Luego, ya en la planta noble de La Crónica, le acompañó hasta la salita con portadas de más de un siglo, enmarcadas como certificados de limpieza de sangre, le preguntó si quería un café, un periódico, y le dejó allí, depositado sobre el sofá y dirigiéndole una última sonrisa que —Daniel ya tiene edad para saberlo—, no es una sonrisa. Sobre él, la portada del periódico dando cuenta del hundimiento del Maine, con la que empezó la guerra de Cuba, le da a la sala un aire de museo. Sin embargo, huele vagamente a pintura, como si fuese un museo recién inaugurado. Y aunque nadie ha vuelto siquiera a mirarle, a Daniel no le importa. Casi se lo está pasando bien. Pues más que estar ahí, en La Crónica del Siglo, esperando a ser recibido nada menos que por Picasso, disfruta como en una piscina al final de un desierto con no estar ya allí.
Allí: la Rápido Press o la agencia de noticias en la que se vende periodismo que llaman rápido pero es simplemente mezquino, y donde ha pasado sus primeros seis años en la profesión. Una oficina con la pintura vieja y la capacidad de provocar un ahogo inversamente proporcional a sus escasos ciento ochenta y nueve metros cuadrados: una vez los midieron, en el turno de noche, con cuartas de la mano, como prisioneros midiendo el calabozo, por pura desesperación.
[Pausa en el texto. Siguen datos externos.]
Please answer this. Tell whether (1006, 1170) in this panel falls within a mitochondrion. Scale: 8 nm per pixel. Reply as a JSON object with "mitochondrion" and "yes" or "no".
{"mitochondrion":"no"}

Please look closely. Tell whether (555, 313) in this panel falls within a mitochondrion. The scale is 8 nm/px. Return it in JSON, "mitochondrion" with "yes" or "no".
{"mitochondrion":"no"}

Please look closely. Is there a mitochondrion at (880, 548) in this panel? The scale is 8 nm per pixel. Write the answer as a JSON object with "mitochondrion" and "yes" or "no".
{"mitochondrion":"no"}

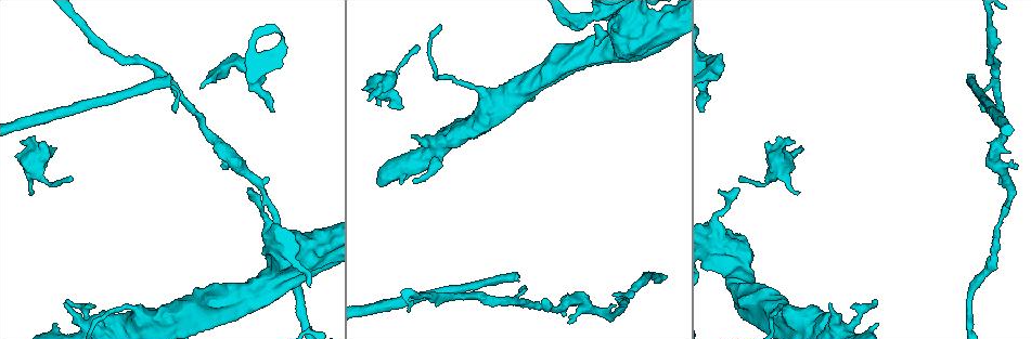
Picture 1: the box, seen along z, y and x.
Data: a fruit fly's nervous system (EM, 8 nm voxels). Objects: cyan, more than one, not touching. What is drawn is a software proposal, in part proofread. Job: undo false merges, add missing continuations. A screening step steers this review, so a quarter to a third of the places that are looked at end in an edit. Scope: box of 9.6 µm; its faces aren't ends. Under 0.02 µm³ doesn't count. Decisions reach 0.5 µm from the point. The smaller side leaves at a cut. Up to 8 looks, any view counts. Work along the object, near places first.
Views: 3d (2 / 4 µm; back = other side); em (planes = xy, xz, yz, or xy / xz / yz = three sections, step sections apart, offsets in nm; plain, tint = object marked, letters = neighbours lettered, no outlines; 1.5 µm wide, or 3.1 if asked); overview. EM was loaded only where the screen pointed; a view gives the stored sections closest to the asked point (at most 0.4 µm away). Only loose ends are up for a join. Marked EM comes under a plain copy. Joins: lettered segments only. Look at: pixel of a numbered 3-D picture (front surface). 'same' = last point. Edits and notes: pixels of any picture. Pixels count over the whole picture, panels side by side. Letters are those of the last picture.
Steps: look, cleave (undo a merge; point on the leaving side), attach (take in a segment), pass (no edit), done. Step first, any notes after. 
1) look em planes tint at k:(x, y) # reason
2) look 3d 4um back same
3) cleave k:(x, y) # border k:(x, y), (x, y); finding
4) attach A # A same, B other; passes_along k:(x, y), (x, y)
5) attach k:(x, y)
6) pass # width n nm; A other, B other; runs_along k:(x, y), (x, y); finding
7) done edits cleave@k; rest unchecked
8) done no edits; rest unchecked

look 3d 2um at 1:(415, 180) # an open end

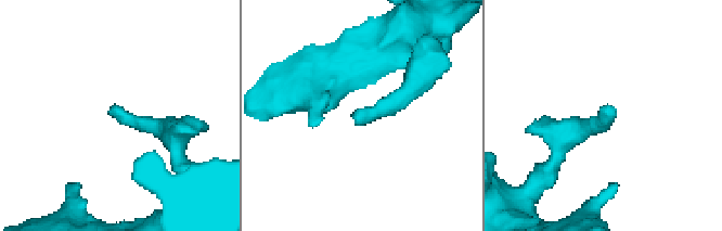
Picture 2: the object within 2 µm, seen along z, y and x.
look em yz step 8 letters at 2:(357, 117) # now the EM

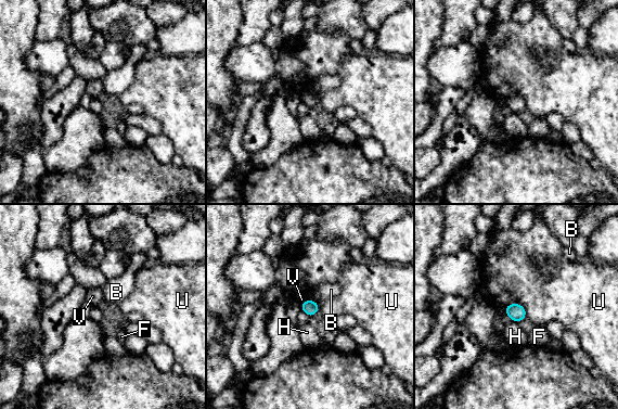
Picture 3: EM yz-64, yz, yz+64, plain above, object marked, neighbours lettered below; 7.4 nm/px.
look em planes letters same # cut it another way

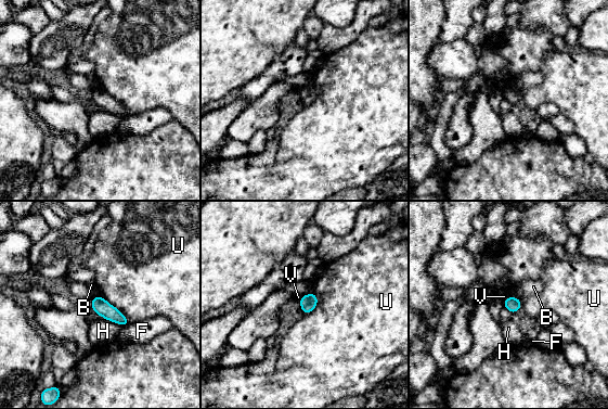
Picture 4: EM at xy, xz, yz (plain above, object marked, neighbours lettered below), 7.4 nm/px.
pass # longest_contact U 320 nm; B other, F other, H other, U other, V other; border 4:(512, 295), (519, 301); none of them fits

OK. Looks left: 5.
look 3d 2um at 1:(800, 149)

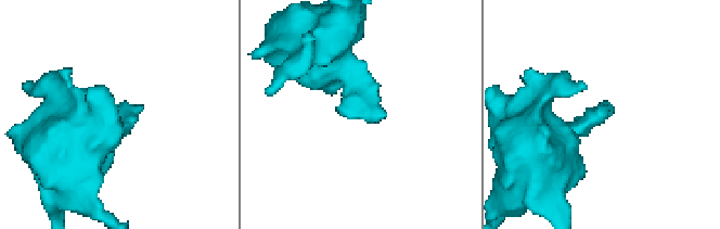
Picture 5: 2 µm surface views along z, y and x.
look em planes letters at 5:(379, 122) # shape alone is not enough

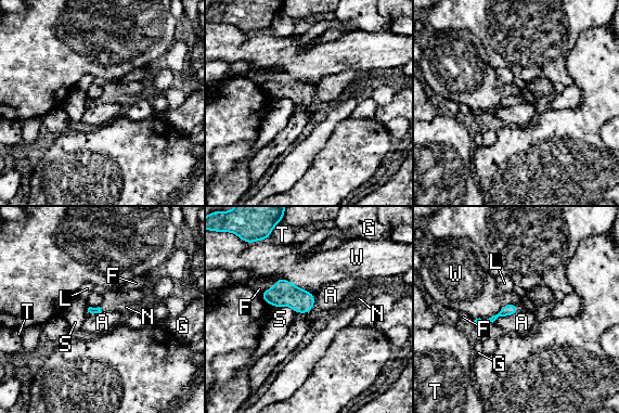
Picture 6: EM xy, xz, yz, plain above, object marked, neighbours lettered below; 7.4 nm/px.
attach 6:(126, 301) # A other, F other, G other, L other, N same, S other, T other, W other; passes_along 6:(89, 309), (100, 309), (126, 301); it goes on there

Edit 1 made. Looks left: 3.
look 3d 4um at 1:(518, 274) # end of a long branch

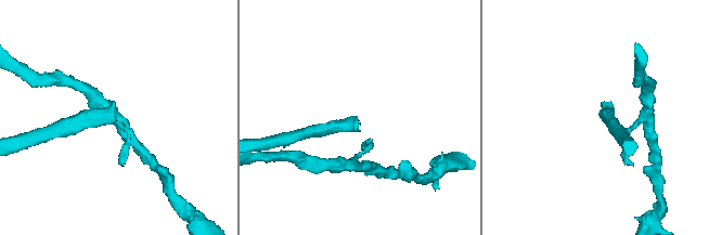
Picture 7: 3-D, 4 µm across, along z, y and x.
look em planes letters at 7:(356, 119) # now the EM

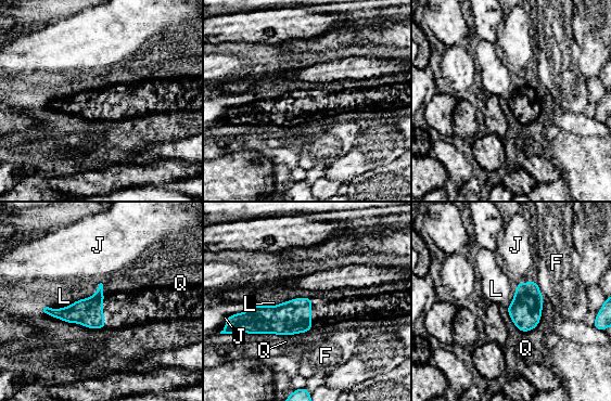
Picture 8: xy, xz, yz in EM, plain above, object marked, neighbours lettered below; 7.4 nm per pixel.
attach 8:(525, 348) # F other, J other, L other, Q same; passes_along 8:(525, 310), (527, 331), (525, 348); it goes on there

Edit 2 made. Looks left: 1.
done edits attach@6, attach@8; rest unchecked

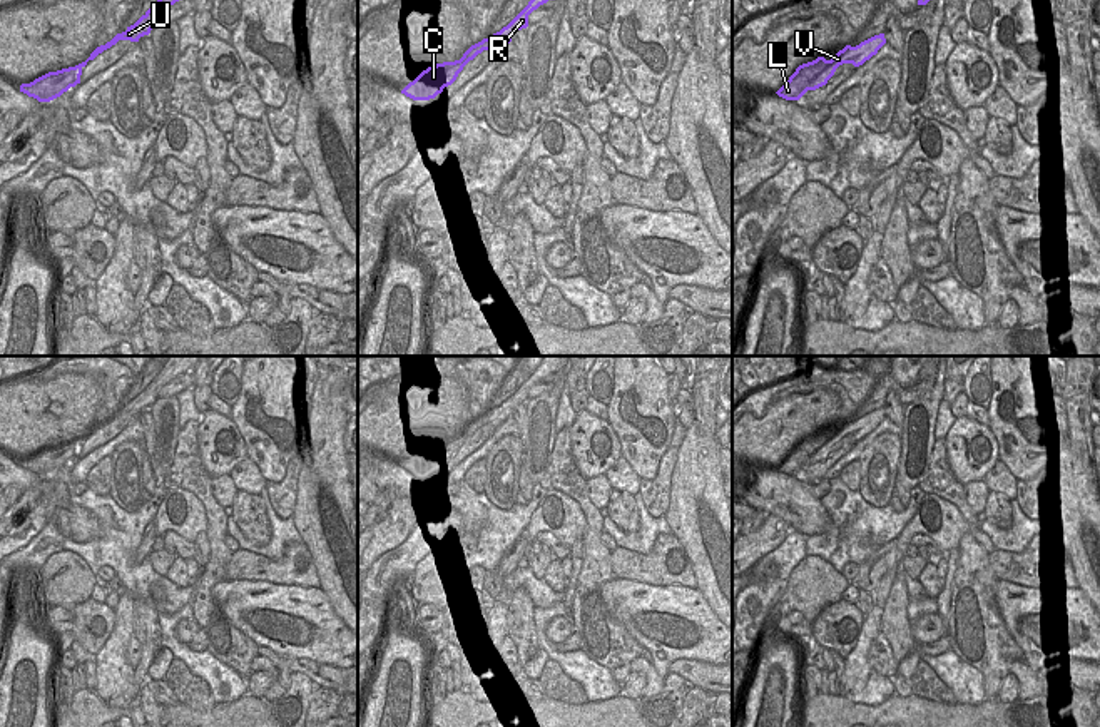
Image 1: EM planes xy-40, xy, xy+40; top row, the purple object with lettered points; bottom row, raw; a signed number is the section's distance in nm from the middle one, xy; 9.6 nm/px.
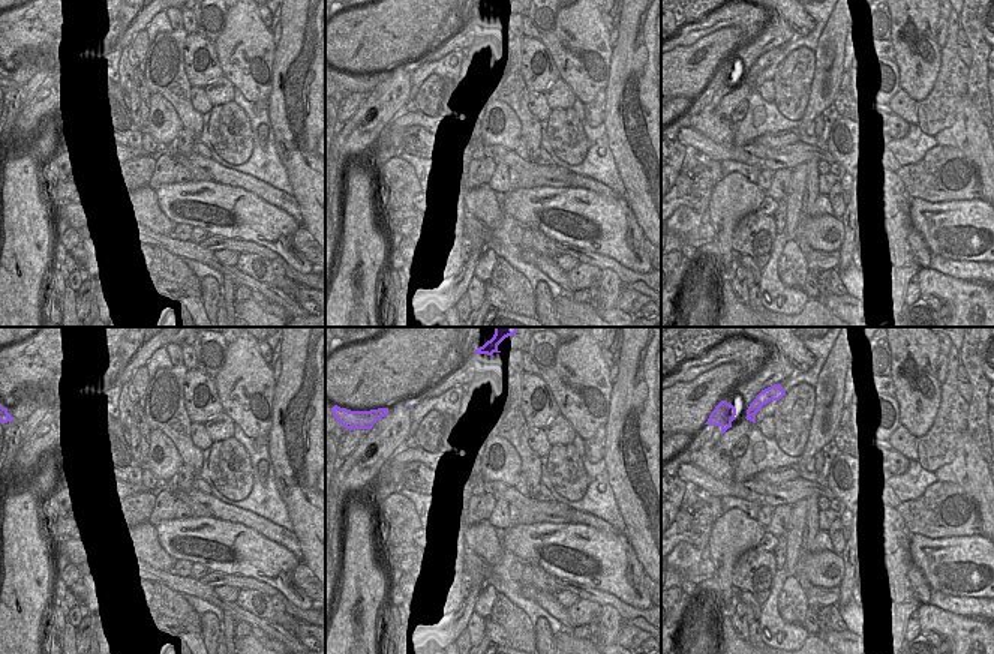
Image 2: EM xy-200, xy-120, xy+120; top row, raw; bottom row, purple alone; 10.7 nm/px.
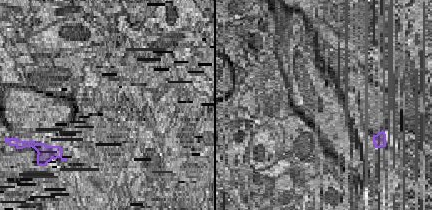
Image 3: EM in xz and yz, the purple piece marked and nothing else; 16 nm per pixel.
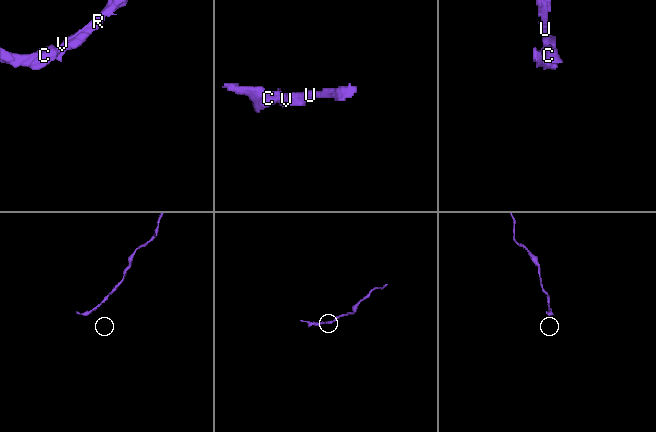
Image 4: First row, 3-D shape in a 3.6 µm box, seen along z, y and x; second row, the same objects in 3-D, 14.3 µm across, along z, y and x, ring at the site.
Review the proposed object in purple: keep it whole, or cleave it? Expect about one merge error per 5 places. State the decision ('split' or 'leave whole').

Aunque tiene un aspecto dinámico, con recepcionista perfumada y ruidos de faxes y teléfonos a lo lejos, la Rápido Press viene a ser un tenderete en el que se venden noticias como se podrían vender boquerones en vinagre, gobernado por un beato y un fornicador. El beato para proclamar que el periodismo es una vocación y por tanto «no tiene horarios ni obedece a los sindicatos»: un dogma muy práctico para que los periodistas trabajen sin pedir horas extra, las horas extra son una ordinariez de la gente sin vocación que trabaja para comer. Y el fornicador, jefe de reportajes, conocido como el Pez, para demostrar que quien logra venderles fotos a las revistas y películas a las televisiones, aunque tenga caspa y le huela el aliento, quien logra colocar fotos y películas pone la mano sobre más culos que nadie.
En sus años en la Rápido, y consternado por la experiencia de perseguir fantasmas de noticia —ruedas de prensa sin preguntas, premios a libros y películas encargados por publicistas, amoríos que no lo eran de actrices y actores que tampoco lo eran, y así—, Daniel ha aprendido unas cuantas cosas que tal vez sean sólo una:
PERMANECER EN LAS REDACCIONES ES PELIGROSO.